媽祖伝説
中国神話
海がキラキラ輝く、美しい島がありました。そこに、一人の特別な女の子が生まれました。
名前は林黙娘(リン・モーニャン)ちゃん。でもね、赤ちゃんのとき、一度も「おぎゃあ!」と泣かなかったので、みんなは彼女を「黙娘(モーニャン)」、つまり「静かな娘さん」と呼びました。
黙娘ちゃんは、とっても賢くて、優しい子でした。難しいこともすぐに覚えちゃうし、特に海のことや天気のことには詳しかったんです。
「明日はきっと嵐が来るわ」なんて、ズバリと言い当てることもありました。
それに、神様にお祈りすることも大好きでした。
ある日、黙娘ちゃんのお父さんとお兄さんが、漁に出かけました。
すると、空が急に真っ暗になって、ものすごい嵐がやってきたのです!
家で待っていた黙娘ちゃんは、心配で心配でたまりません。
そのとき、彼女はふっと眠ってしまいました。夢の中で、黙娘ちゃんは赤い服を着て、嵐の海へ飛んでいきました。
「お父さん!お兄さん!」
彼女は、お父さんの手をしっかりと掴み、お兄さんの服のすそを口にくわえました。
その時です!家でお母さんが、眠っている黙娘ちゃんを見て、「まあ、こんな時に!」と心配して、彼女を揺り起こしてしまったのです。
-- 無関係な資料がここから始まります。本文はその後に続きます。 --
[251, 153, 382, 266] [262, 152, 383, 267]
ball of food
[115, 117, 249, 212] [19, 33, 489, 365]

「あっ!」夢の中で、黙娘ちゃんはびっくりして口を開けてしまい、お兄さんを海に落としてしまいました。
でも、お父さんの手はしっかりと握っていたので、お父さんだけは無事に助けることができました。
その後も、黙娘ちゃんは大きくなり、たくさんの人々を助けました。病気の人を治したり、海で困っている人を導いたり。
そして、28歳になったある日、黙娘ちゃんは静かに天に昇っていき、海の女神様「媽祖(まそ)」になったと言われています。
それからというもの、媽祖様は、赤い服を着て、手には提灯(ちょうちん)を持って、嵐の海で迷う船を導き、船乗りたちを守ってくれるようになりました。
だから今でも、海で働く人たちは、媽祖様にお祈りして、安全と豊漁をお願いするんですよ。
みんなに愛される、優しい海の神様、それが媽祖様のお話です。